Maya Sinha, a lecturer at Sarojini Naidu Girls College, which is affiliated to Barkatullah University in Bhopal in central India, said the move is unlikely to affect open universities like Indira Gandhi National Open University, which has more than four million students enrolled.

“The aim is to enrol more students for higher studies through the online mode. The existing open universities will not be much affected as the number of students is also expected to increase,” she said.

Ensuring quality

Human Resource Development Minister Prakash Javadekar said the adoption of technology in India is huge and the use of mobile phones is increasing, which can be used to promote higher education.

To ensure the quality and credibility of the online programmes, only top-rated higher education institutions will be eligible to offer such courses.

Only institutions in existence for at least five years and accredited by the National Assessment and Accreditation Council, with a valid minimum score of 3.26 or A+ categorisation on a 4-point scale, will be allowed to offer such courses. They should also have been in the top-100 in the overall category in India’s National Institutional Ranking Framework for at least two years in the previous three years.

These conditions will not apply to existing government-funded open universities.
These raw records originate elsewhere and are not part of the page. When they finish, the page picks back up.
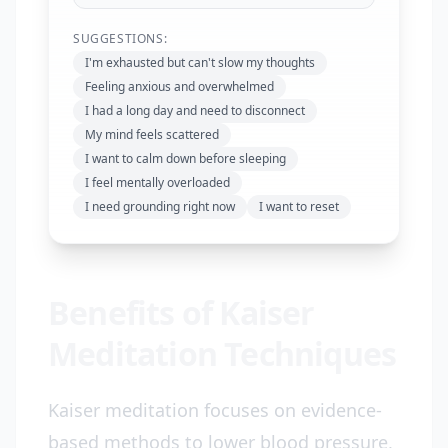
SUGGESTIONS:
I'm exhausted but can't slow my thoughts
Feeling anxious and overwhelmed
I had a long day and need to disconnect
My mind feels scattered
I want to calm down before sleeping
I feel mentally overloaded
I need grounding right now
I want to reset
Benefits of Kaiser
Meditation Techniques
Kaiser meditation focuses on evidence-
based methods to lower blood pressure,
Since only a fraction of universities and only those highly ranked will be allowed to offer online courses, government officials believe most of the institutions qualifying will possess the proper technology and resources to run the courses.

But a shortage of staff could be a key challenge, even in some top institutions, if large numbers of students enrol.

Student engagement will be monitored via participation in discussions, assignments and programme involvement.

Examinations can only be conducted in the presence of an invigilator and in conformity with any norms for examinations set by the University Grants Commission for the correct evaluation of students – often a difficult task for online programmes.